A man who grew up in the world’s most sweltering city is witnessing it getting hotter and hotter every year.

Waleed Alkhamees has spent his entire life in Kuwait City – a place the tour guide says “no one ever moves away from”. That is despite the fact that the Middle Eastern settlement is the most relentlessly, overwhelmingly hot city in the world.

On 21 July 2016, the Mitribah weather station in northern Kuwait recorded a temperature of 54C (129F) – the third-highest reading in the world. Climate scientists are warning that the country is heating up faster than the rest of the world, with temperatures predicted to rise by 5.5C (10F) by the end of the century compared to the 2000s. In 2021, temperatures soared above 50C (122F) for 19 days, a record that could be broken this year.

“Right now, the weather is perfect. It is 19C in the morning, 17C in the evenings. But in mid June, it goes above 50C. It is the hottest city in the world,” Waleed, a tour guide with tourHQ, told the Mirror.

“Everybody is trying to keep indoors, as everywhere in Kuwait is air conditioned. Most of the locals escape from the heat and go outside Kuwait during the summer. Businesses close down. By law you can’t work outdoors from 10am to 5pm, so the workers work from midnight until the morning.”

Waleed has seen the average temperatures creep up every year. Each summer he says it feels like it’s got a little hotter. While it has always been a place where the mercury rides high, those living in the largely concrete made city are having to make more and more adjustments just to cope.

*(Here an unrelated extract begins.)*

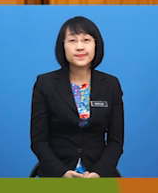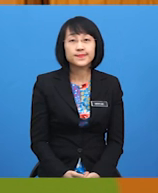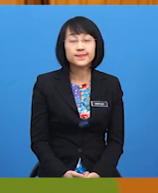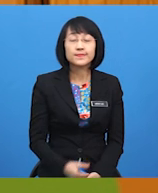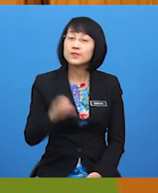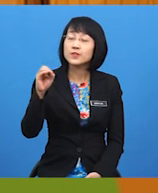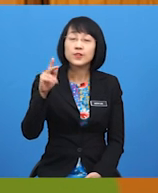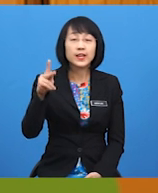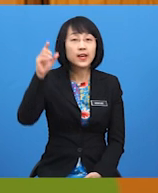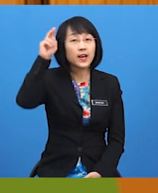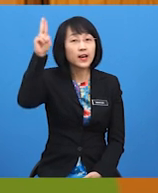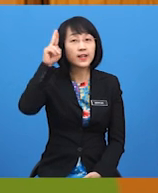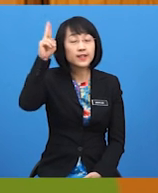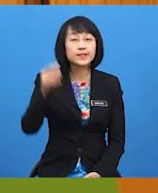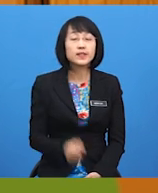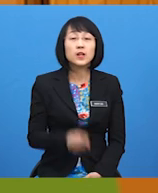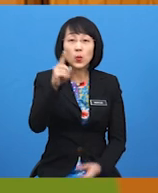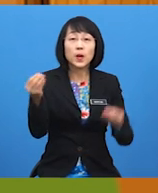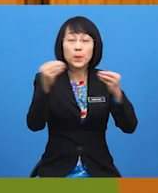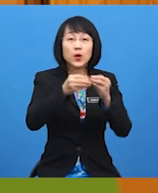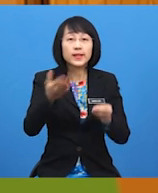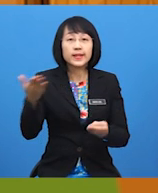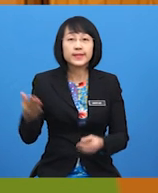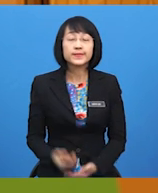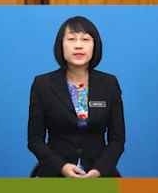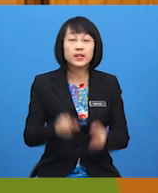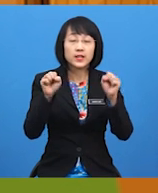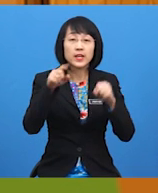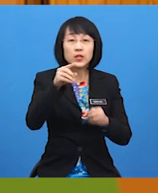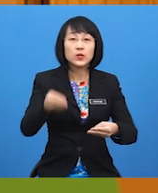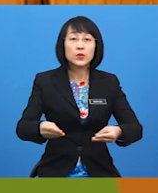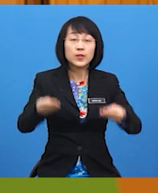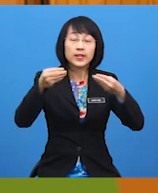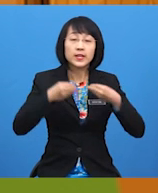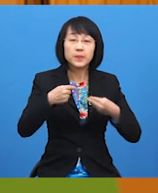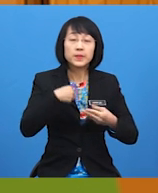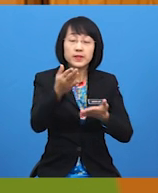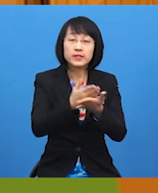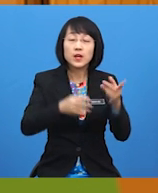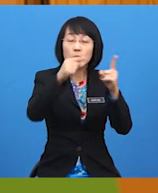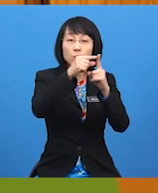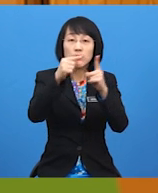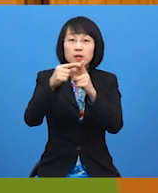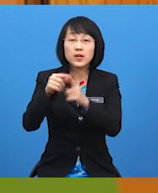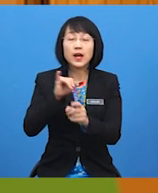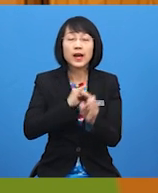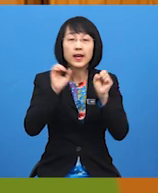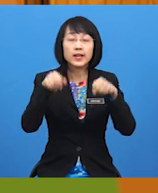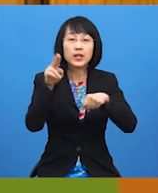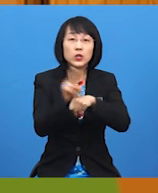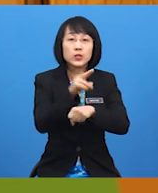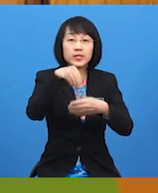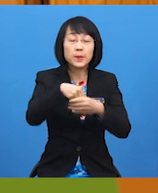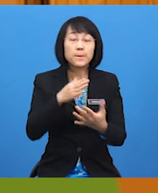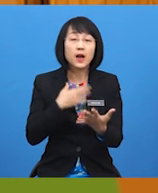Okay Uncle, one more thing. Can you give me some words that I can use in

Massively state subsidised electricity – paid for along with the healthcare and education system from vast oil reserves that keeps the tax rate sitting at zero – allows most of the 3.3million people who live in the city to run their air conditioning units constantly.

Almost all enclosed public spaces are blasted with a fake icy chill for most of the day and night while streets are doused in clouds of cooling water. A government ban on working outdoors from 10am to 5pm during the summer months is designed to prevent people keeling over and dying in weather that is a constant danger to human health.

However, if you venture to Kuwait City during the summer you may notice that the rule isn’t strictly enforced. Workers, typically having recently migrated to the country, brave the heat and the ban to toil on the streets, their entire bodies covered head to toe to offer some relief from the unforgiving sun.

Waleed takes tourists around the city to show them the sites which include the space-ship like Kuwait Towers, which rise above the city in a clear symbol of its wealth in a style that shines straight out of the 1970s. The Grand Mosque and old Souk are the other big draws.

His groups tend to be around 80% American and the rest European, in a reflection of the large US military base Camp Arifjan in the south east of the country. Tours continue during the hottest months of June and July, with holidaymakers rarely leaving air conditioned cars as they explore the city.

Those Westerners looking for relief in the form of a cool beer in the evening will not find it in Kuwait, which operates a strict and enforced no-alcohol policy even in hotels popular with tourists. Among those who are confident in the strength of their sunscreen, the city’s beach is particularly popular. It is a sweeping, sandy bay that is among the longest in the Middle East and has good diving spots.

Despite the relentless nature of the heat – which causes pigeons to abandon flying for parts of the day and has even wiped out marine life in the bays – Waleed says his compatriots will not leave.

“Kuwait City has gotten hotter. For years now. It is hotter and hotter every year. I am worried about global warming. It’s half a degree every couple of years. But we won’t move away. Kuwaitis never move away. There are lots of benefits in Kuwait,” he said.

“The currency is the highest currency in the world, we pay zero tax, everything is subsidised by the government, fuel cost is half that of Saudi Arabia. Medication and education is free. People, they don’t move away.”